+++ Records provided +++

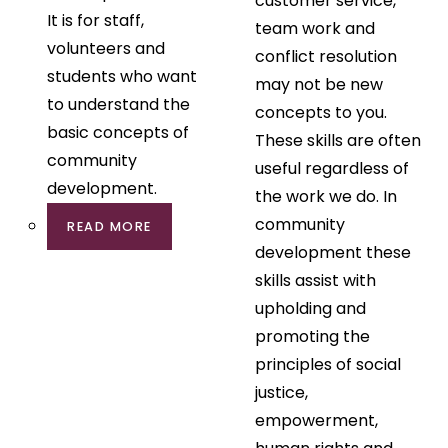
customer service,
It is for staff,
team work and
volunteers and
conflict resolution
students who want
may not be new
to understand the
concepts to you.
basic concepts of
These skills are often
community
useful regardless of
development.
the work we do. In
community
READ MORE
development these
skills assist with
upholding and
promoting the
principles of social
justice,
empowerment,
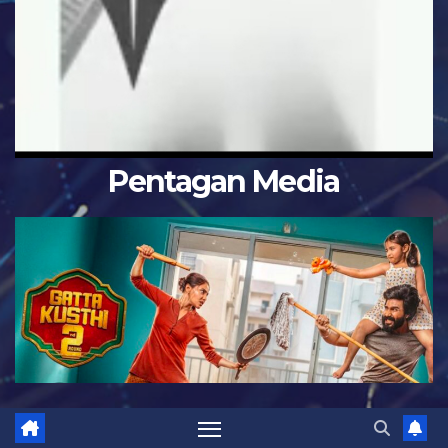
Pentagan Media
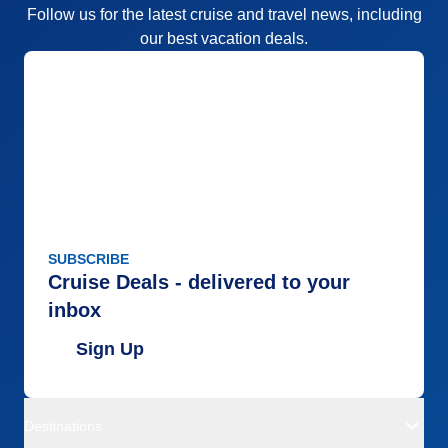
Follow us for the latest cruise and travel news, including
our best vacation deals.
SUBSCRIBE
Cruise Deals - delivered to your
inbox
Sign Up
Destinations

+++
+++ Records provided +++

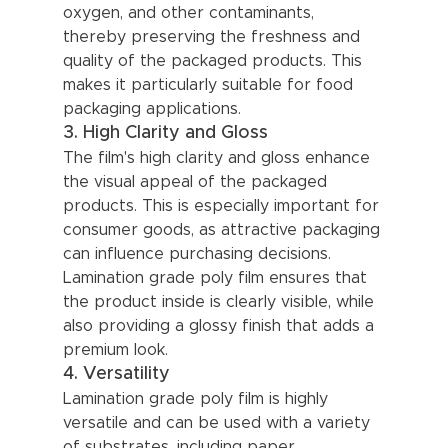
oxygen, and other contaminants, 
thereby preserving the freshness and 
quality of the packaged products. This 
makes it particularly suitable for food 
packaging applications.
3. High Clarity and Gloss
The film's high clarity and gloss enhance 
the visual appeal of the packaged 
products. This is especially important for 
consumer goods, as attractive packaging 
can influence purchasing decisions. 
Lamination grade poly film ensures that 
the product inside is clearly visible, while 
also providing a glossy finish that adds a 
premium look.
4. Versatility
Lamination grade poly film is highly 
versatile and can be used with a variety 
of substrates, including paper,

+++

(What you are asked to do):
Check the listing above for "packaged". Show every line where it turns up.

(Written response):
quality of the packaged products. This 
the visual appeal of the packaged 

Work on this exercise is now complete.